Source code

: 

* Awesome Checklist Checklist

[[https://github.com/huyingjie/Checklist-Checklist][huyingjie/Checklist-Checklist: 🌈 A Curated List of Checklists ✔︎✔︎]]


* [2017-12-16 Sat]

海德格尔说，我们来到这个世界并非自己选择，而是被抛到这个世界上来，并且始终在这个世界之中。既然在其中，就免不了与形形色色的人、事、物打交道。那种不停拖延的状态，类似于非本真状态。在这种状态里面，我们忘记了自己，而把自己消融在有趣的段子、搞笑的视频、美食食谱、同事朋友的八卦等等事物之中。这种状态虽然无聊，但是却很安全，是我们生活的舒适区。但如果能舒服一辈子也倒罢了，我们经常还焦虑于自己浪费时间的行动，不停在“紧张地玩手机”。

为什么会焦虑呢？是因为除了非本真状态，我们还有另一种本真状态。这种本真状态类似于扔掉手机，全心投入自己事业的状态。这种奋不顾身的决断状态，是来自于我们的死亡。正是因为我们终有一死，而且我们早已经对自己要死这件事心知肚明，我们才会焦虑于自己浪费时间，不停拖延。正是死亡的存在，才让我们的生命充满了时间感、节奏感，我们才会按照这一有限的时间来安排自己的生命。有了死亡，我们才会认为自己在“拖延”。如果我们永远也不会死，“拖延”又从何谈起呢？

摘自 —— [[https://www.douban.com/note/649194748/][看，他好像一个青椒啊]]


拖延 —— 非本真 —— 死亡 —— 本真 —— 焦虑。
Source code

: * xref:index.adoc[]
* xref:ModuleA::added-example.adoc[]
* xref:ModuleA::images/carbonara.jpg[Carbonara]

◆ ◆ ◆ ◆ ◆ ◆ ◆

_HOW TO COMPLETE THIS TASK:_
Report the number of lines in the records above that include "xref", leaving out any other words.

_ANSWER TO THE EXERCISE:_
3